This is as best as its going to get for you guys


----------



## poutanen (Dec 22, 2011)

Well that's my cue: From what I can tell everything looks good. Talking about the board size compared to her weight of course.

How do the boots fit?


----------



## Gelaxus (Jun 19, 2014)

The boots unfortunately on that pic we didnt buy as they were 1 size too small for her... so those are still a work in progress  I think thats the one item i want to go to a board shop to actually buy so it fits properly.


----------



## poutanen (Dec 22, 2011)

Gelaxus said:


> thats the one item i want to go to a board shop to actually buy so it fits properly.

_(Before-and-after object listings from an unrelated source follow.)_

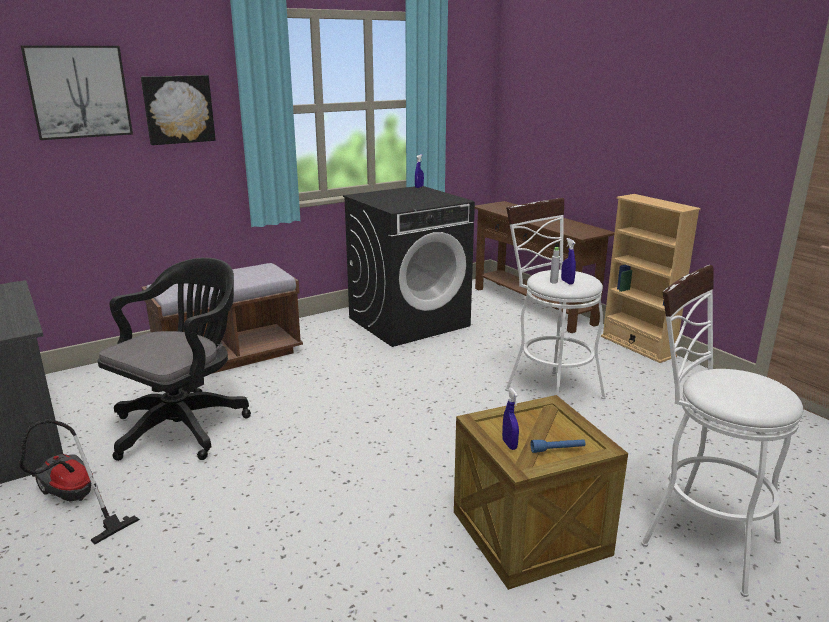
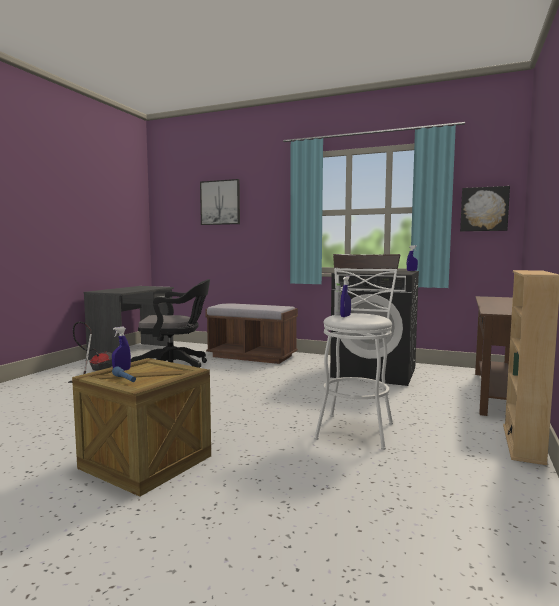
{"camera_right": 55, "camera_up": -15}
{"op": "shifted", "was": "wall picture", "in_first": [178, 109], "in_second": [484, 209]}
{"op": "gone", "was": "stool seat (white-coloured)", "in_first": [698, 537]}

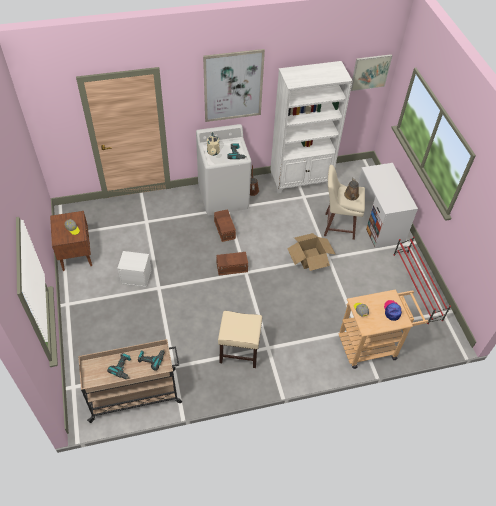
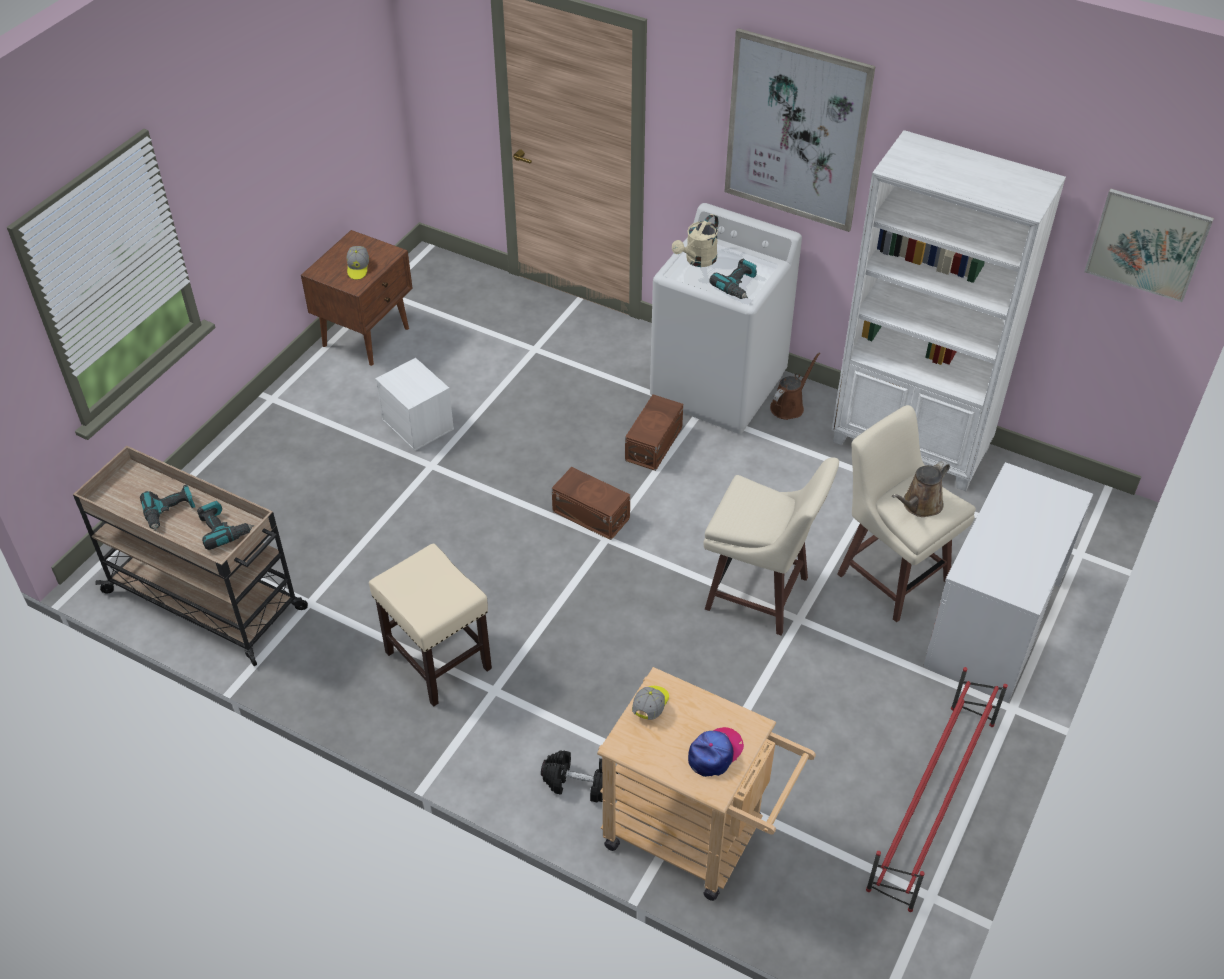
{"camera_right": 45, "camera_up": -5}
{"op": "swapped", "was": "carton", "now": "stool seat (beige-coloured)", "in_first": [310, 258], "in_second": [759, 595]}
{"op": "new", "now": "dumbbell (black-coloured)", "in_second": [580, 784]}

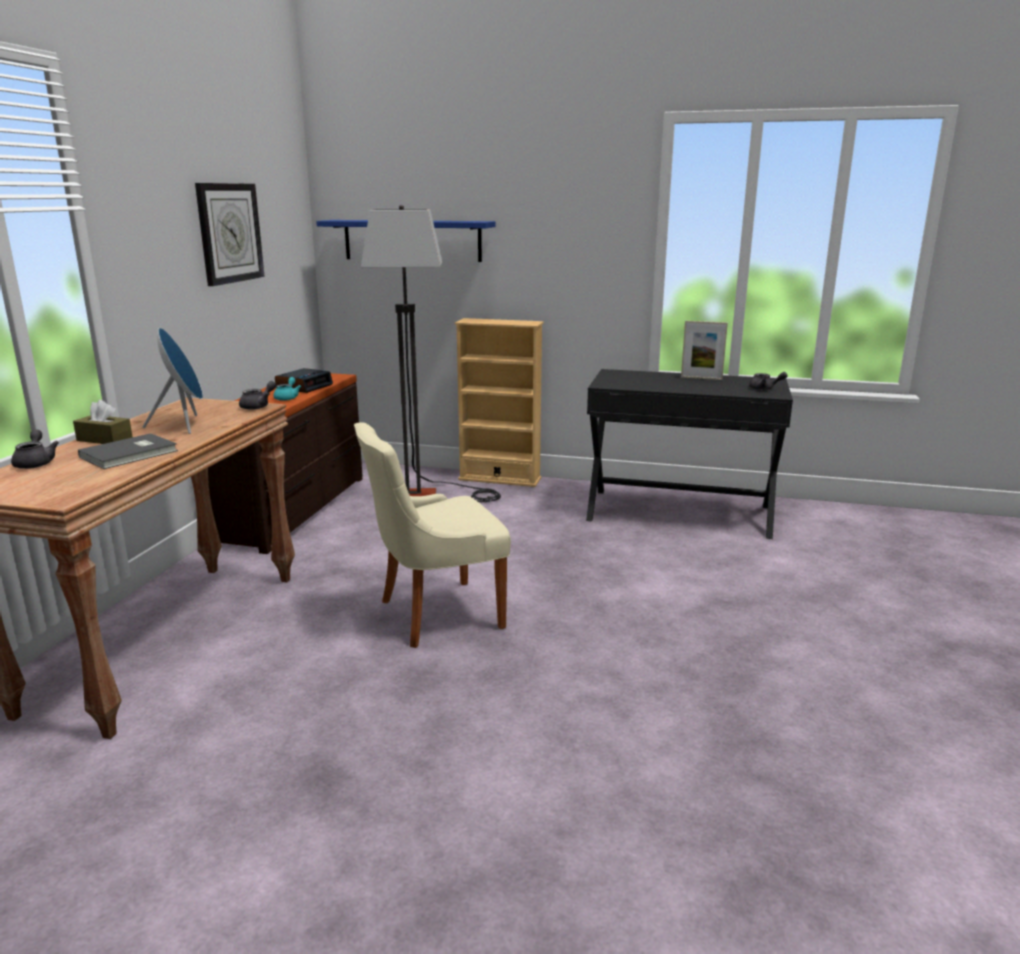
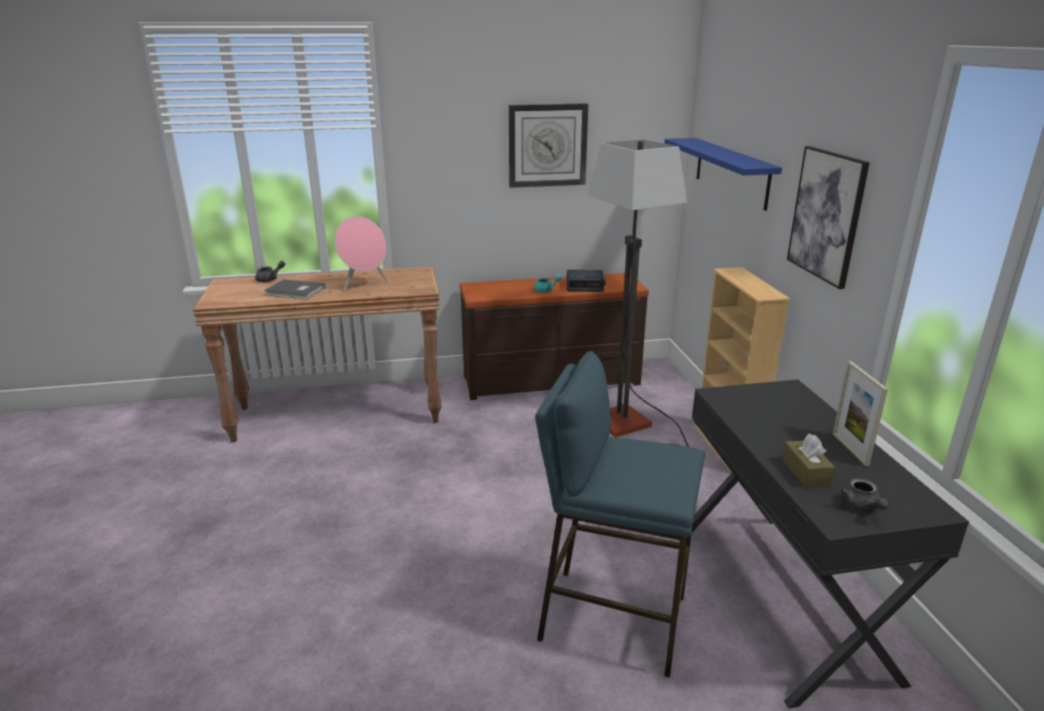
{"camera_right": 65, "camera_up": 5}
{"op": "repainted", "was": "speaker (bluish)", "now": "speaker (pink-coloured)", "in_first": [185, 425], "in_second": [364, 285]}
{"op": "gone", "was": "tea pot (grey)", "in_first": [258, 406]}
{"op": "shifted", "was": "tissue holder (brown-coloured)", "in_first": [104, 439], "in_second": [805, 472]}
{"op": "gone", "was": "chair (beige-coloured)", "in_first": [436, 614]}
{"op": "new", "now": "wall picture", "in_second": [826, 215]}
{"op": "new", "now": "stool seat (bluish)", "in_second": [611, 618]}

Good show, we bought boots for my wife on sale and she was having issues. Paid almost full price for a new set the year after in a shop, and she's been happy ever since!


----------



## f00bar (Mar 6, 2014)

poutanen said:


> Good show, we bought boots for my wife on sale and she was having issues. Paid almost full price for a new set the year after in a shop, and she's been happy ever since!


Oh come on now. Happy about her boots maybe....:yahoo:


----------



## chomps1211 (Mar 30, 2011)

f00bar said:


> Oh come on now. Happy about her boots maybe....:yahoo:



Been married before, have we,…? :rotfl:


----------



## Lamps (Sep 3, 2011)

Gelaxus said:


> The boots unfortunately on that pic we didnt buy as they were 1 size too small for her... so those are still a work in progress  I think thats the one item i want to go to a board shop to actually buy so it fits properly.


Quoted for truth.


----------



## firstx1017 (Jan 10, 2011)

Well I'm almost her stats but I ride a 150 Rossignol Frenemy and I love it. It is 40% camber between the feet and 60% rocker tips and tail and 5 point magnetraction. It feel it is a good beginner to intermediate board and I have been thru several boards. She should do okay. I hated full rocker and I hated full camber - this was a good mix!:yahoo:


----------